My two-day visit to La Paz was far too brief. I decided to return some day to visit the seashore cave paintings, whale museum and serpentarium, and to spend more time browsing the Mercado Bravo, a noisy marketplace of merchants hawking exotic fish, cactus fruits, tropical ice creams and so much more. But it was also a more elemental yearning, most eloquently described by John Steinbeck in his 1951 book, The Log From The Sea of Cortez:
“We wondered why so much of the Gulf was familiar to us, why this town had a ‘home’ feeling. We had never seen a town which even looked like La Paz, and yet coming to it was like returning rather than visiting.
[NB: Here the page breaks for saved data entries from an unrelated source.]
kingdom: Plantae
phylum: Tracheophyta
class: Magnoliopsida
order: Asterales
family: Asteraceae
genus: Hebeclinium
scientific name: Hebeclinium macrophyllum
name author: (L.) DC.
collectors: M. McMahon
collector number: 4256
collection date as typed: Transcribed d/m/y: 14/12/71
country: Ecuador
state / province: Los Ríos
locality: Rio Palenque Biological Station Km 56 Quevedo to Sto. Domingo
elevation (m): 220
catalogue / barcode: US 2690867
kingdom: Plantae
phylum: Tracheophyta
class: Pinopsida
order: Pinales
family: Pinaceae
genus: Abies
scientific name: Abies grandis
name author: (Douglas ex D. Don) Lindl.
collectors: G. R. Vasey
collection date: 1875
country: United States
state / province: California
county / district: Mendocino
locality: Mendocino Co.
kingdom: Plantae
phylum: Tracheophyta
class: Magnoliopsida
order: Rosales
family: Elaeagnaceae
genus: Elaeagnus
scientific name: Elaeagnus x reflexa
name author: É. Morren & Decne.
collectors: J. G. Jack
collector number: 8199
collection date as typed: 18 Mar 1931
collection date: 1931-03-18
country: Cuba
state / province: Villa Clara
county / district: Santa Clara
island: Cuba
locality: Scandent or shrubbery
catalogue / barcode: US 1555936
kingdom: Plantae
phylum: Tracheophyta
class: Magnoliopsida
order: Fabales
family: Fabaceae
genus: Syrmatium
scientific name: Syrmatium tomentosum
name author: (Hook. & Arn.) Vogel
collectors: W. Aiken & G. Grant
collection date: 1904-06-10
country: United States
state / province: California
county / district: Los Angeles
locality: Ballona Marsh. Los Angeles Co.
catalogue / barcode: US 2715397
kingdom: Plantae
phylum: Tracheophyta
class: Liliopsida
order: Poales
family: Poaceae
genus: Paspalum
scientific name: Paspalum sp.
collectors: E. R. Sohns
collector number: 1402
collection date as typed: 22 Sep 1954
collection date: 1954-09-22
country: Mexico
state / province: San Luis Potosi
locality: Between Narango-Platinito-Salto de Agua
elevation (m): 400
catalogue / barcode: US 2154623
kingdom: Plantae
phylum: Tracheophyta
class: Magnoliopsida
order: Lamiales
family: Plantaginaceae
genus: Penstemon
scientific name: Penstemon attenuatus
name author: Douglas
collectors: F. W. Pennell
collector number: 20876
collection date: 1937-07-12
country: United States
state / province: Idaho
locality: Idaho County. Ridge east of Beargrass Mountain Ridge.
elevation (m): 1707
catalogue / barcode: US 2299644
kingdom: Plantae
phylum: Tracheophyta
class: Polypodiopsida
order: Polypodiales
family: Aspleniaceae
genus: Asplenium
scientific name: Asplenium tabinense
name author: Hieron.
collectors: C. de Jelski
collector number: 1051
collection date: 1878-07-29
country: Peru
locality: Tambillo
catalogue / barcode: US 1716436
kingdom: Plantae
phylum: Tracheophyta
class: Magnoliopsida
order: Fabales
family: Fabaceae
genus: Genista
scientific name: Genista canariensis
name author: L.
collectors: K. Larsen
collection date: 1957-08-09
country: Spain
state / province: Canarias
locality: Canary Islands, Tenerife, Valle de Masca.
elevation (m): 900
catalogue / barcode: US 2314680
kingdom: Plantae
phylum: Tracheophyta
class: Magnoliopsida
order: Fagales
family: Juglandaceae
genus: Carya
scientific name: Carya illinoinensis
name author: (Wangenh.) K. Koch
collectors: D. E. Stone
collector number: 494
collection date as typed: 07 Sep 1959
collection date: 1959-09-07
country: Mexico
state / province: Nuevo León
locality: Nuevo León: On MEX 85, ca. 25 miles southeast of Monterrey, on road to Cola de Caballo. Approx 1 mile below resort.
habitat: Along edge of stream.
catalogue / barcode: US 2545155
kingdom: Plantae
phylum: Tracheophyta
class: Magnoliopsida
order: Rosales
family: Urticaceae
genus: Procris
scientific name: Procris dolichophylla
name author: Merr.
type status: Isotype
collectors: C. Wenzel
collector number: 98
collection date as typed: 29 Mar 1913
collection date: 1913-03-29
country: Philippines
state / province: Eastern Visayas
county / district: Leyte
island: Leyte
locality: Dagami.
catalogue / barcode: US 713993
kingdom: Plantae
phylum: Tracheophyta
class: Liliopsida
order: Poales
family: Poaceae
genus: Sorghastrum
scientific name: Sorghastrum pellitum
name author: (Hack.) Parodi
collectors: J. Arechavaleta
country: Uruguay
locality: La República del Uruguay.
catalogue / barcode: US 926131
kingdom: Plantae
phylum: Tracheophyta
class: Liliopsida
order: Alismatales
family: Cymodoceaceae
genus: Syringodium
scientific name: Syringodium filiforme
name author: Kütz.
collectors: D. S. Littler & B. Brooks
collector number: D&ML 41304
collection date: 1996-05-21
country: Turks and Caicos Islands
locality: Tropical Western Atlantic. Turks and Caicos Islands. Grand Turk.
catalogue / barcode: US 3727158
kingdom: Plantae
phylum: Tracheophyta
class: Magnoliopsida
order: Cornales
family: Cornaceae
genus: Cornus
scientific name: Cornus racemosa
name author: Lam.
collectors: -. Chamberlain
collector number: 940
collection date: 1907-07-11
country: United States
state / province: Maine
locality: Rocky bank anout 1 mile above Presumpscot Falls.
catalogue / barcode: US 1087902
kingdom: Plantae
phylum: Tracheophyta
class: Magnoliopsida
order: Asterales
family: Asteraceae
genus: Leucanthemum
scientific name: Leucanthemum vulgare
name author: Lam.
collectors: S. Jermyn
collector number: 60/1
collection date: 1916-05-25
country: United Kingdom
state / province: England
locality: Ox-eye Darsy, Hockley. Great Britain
Some quality there is in the whole Gulf that trips a trigger of recognition so that in fantastic and exotic scenery one finds oneself nodding and saying inwardly, ‘Yes, I know.’”
IF YOU GO
GETTING TO LA PAZ
Five airlines offer direct flights from Vancouver to San Jose del Cabo — a two-hour rental-car drive from La Paz.
TOURING IN LA PAZ
Fun Baja offers the most comprehensive menu of snorkeling, diving, camping, kayaking and land tours near La Paz and Espiritu Santo. www.funbaja.com
WHERE TO STAY
CostaBaja is a 550-acre coastal slice of luxury, with a spa, Steinbeck’s Restaurant, two boat harbours, an infinity pool, a Gary Player-designed golf course, and its own desalination plant (ensuring safe water). Room rates average $200. www.costabaja.com
Seven Crown La Paz Centro is a small, modern hotel just off the malecon with a swimming pool, comfy rooms, free WiFi and parking. Room rates start at $84. www.sevencrownhotels.com/english
WHERE TO EAT
Bismark Cito is a casual, indoor/outdoor Mexican seafood restaurant right on the malecon. It’s extremely popular among locals and visitors alike for the affordable prices and delectable entrees such as fish soup, scallop salads, shrimp tacos and chocolate clams (named for their colour — there’s no chocolate).
Trocadero, an upscale downtown restaurant close to the malecon, serves international fusion cuisine that incorporates fresh Baja ingredients like cactus fruit, mango and strawberries. Wines include bottles of Casa Madero, produced in northern Mexico at the oldest winery in the Americas (1597).